[[ Source document open ]]

Earlier in the year I wrote about areas of investment interest for 2010 and included Big Data aggregation, management, and data mining/processing. A couple of weeks ago I had attended Gigaom’s Structure 2010, a conference devoted to big data. As is also noted by Derrick Harris here there is a growing market of vendors that are working around open source tools to support big data initiatives. I wanted to summarize my thoughts from the conference but travel got in the way. When EMC’s acquisition of Greenplum was announced big data came to fore again since Greenplum had created a good implementation of MapReduce into its platform (even though I think EMC has been thinking along more traditional data warehousing lines with this acquisition).
- Only 10-20 companies have a good grasp of big data issues and are innovating in this area. Though many companies in the Fortune 1000 are starting to experiment with Hadoop, today only 10-20% of enterprises need big data solutions. This number could grow as high as 40-50% in 5 years.
- NoSQL databases are emerging as the preferred systems for storing and managing big data sets. The data in these sets is at the terabyte or petabyte scale, it is semi-structured, highly distributed, and much of it is of unknown value so it must be processed quickly to identify the interesting parts to keep. NoSQL databases provide efficient and effective storage, management and processing of such data sets at low cost. However, it is unlikely that these databases will evolve into general purpose platforms, like relational databases did. It will therefore be important to match the big data problem being solved to the right database. Data analysis and business intelligence are emerging as the best applications for taking full advantage of NoSQL databases. Almost every company that presented at the conference discussed such applications.

[[ Source document closed ]]

> [Aim of the exercise]
Answer these from the big data post above:
1. Which conference devoted to big data did the writer attend?
2. What share of enterprises need big data solutions today?
3. Which applications are emerging as the best for taking full advantage of NoSQL databases?

[[ Provided data open ]]

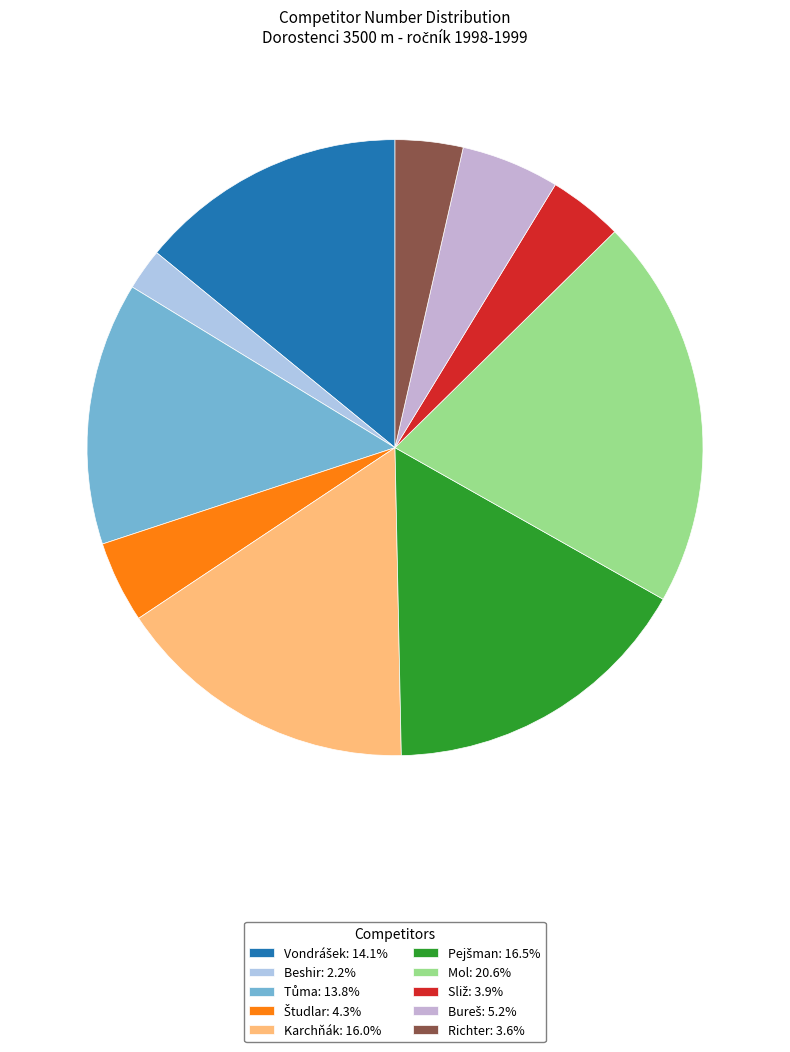

Rank the categories by value from lowest to highest.

Beshir, Richter, Sliž, Študlar, Bureš, Tůma, Vondrášek, Karchňák, Pejšman, Mol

[[ Provided data closed ]]

> [Completed exercise]
1. Gigaom's Structure 2010.
2. 10-20%.
3. Data analysis and business intelligence.